---------- SOURCE MATERIAL ----------

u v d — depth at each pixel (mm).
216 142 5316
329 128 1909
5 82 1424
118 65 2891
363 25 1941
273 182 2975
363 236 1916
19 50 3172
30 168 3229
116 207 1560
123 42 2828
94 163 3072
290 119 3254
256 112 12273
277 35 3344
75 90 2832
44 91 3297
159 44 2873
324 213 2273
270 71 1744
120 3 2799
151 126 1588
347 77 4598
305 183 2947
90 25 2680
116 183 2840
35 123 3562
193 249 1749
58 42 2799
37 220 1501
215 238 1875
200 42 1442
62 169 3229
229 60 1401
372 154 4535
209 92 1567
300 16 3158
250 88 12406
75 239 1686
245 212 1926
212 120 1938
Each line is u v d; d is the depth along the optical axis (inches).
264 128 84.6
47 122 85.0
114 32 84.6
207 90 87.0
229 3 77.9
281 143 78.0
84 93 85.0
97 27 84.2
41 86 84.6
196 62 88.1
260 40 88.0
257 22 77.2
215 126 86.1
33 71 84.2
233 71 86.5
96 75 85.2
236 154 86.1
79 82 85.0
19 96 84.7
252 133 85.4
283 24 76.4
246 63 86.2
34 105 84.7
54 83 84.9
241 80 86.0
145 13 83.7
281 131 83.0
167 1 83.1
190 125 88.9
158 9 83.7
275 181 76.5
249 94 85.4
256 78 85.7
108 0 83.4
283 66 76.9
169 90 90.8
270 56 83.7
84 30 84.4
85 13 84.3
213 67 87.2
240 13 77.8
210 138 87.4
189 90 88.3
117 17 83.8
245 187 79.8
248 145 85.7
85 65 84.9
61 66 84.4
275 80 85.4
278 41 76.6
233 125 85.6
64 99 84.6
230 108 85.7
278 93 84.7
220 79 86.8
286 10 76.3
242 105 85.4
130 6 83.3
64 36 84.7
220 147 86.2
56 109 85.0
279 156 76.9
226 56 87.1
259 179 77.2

----------

YOUR TASK:
Write out exactly the lines above between the line with "241 80 86.0" and the line with "233 125 85.6", inclusive, and nothing beyond them.

COMPLETED EXERCISE:
241 80 86.0
145 13 83.7
281 131 83.0
167 1 83.1
190 125 88.9
158 9 83.7
275 181 76.5
249 94 85.4
256 78 85.7
108 0 83.4
283 66 76.9
169 90 90.8
270 56 83.7
84 30 84.4
85 13 84.3
213 67 87.2
240 13 77.8
210 138 87.4
189 90 88.3
117 17 83.8
245 187 79.8
248 145 85.7
85 65 84.9
61 66 84.4
275 80 85.4
278 41 76.6
233 125 85.6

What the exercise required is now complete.